Missourians will no longer have to get a permit from their local sheriff’s office before they buy a pistol.
With the governor’s signing last week of Senate Bill 62, also called the Castle Doctrine Law, Missourians can buy a handgun without undergoing a background check by local law enforcement. Currently, prospective gun owners must pay a $10 fee to their local sheriff’s department and undergo a background check for each handgun they buy, in addition to the mandated federal background check.
The new law does not affect the requirement to undergo a federal background check before purchasing a handgun or the requirement to get a permit to carry a concealed weapon.
Local law enforcement agencies began requiring gun permits in the 1920s under a Jim Crow law, said Rep. Brian Munzlinger, R-Williamstown, who introduced the proposal. The permit law was designed to prevent blacks from getting a handgun, and it duplicates the federal requirements for purchasing a gun, he said.

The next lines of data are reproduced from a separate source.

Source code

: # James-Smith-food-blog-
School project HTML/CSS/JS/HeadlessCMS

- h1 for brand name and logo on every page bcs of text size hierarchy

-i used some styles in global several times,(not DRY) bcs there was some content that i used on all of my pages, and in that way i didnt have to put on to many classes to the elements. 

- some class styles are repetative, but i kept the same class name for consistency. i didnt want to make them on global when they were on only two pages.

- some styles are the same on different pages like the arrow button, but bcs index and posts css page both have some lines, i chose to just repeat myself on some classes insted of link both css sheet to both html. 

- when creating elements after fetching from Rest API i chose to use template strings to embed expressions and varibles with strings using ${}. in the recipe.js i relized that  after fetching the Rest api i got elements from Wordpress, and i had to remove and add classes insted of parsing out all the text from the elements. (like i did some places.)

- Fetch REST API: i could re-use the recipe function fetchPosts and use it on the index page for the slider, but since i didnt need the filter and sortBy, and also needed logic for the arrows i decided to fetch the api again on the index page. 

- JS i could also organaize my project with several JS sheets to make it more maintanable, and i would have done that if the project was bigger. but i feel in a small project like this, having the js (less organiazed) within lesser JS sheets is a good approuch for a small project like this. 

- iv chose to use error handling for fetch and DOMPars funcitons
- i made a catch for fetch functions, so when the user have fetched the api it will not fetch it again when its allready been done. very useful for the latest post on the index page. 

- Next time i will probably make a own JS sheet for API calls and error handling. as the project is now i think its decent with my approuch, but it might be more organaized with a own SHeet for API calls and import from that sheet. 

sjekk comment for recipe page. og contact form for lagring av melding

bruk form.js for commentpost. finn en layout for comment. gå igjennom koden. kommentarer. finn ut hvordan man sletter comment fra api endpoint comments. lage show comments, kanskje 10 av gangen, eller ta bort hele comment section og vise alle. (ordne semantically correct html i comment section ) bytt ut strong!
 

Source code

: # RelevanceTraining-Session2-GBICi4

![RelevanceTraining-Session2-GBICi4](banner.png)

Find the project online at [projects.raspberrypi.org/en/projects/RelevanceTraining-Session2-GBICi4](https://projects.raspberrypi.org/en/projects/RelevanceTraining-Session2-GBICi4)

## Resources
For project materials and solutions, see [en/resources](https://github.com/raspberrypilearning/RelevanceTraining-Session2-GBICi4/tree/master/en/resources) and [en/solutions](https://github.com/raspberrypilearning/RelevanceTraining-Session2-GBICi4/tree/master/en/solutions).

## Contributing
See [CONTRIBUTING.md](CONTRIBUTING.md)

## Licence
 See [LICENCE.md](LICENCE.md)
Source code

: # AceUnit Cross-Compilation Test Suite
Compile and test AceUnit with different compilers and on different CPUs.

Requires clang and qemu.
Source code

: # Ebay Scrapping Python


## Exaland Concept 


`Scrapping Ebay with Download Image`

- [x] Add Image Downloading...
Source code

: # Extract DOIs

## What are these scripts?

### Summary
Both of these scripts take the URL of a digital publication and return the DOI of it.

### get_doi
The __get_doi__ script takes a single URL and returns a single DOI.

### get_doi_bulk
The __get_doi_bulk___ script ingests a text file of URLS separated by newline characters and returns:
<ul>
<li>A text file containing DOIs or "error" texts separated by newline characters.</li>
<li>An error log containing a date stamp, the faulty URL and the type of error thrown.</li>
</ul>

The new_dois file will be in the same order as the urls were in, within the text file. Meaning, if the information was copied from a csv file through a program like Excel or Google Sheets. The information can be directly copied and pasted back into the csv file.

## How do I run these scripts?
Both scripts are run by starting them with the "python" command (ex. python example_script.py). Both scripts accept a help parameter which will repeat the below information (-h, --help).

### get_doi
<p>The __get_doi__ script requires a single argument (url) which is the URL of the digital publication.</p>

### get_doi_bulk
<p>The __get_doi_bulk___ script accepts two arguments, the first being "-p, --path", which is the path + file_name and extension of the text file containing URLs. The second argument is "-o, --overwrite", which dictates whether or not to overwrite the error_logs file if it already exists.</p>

Lee Brandkamp, owner of Powderhorn Sporting Goods in Columbia, said that the requirement was redundant and unnecessary.
“We have to do a NICS on every customer anyway,” Brandkamp said, referring to the National Instant Criminal Background Check System that all purchasers of firearms must go through before they purchase a gun.
“It’s about time,” said Carl Armontrout, a Powderhorn employee. The only people complying with the law were law-abiding citizens, Armontrout said.
But Maj. Tom Reddin of the Boone County Sheriff’s Department said he is ambivalent about the change in the law.
“It’s going to take a load off of the Sheriff’s Department,” he said. The department processes 2,000 applications to purchase a handgun per year.
But by eliminating the requirement, “we are going to the other extreme” of deregulation, Reddin said.
Reddin said he would like to see a system where the sheriff’s department can issue a permit to a citizen to purchase an unlimited number of handguns for a period of around three years.
Munzlinger began his efforts to repeal the permit law with House Bill 462. That piece of legislation was merged with Senate Bill 62 in the general laws committee and approved 151-6 in the House and 29-3 in the Senate.
What will become of Boone County’s permit records is not yet clear. Reddin said there are no plans right now to destroy them, and Munzlinger said the disposition of those records is not addressed by the new law.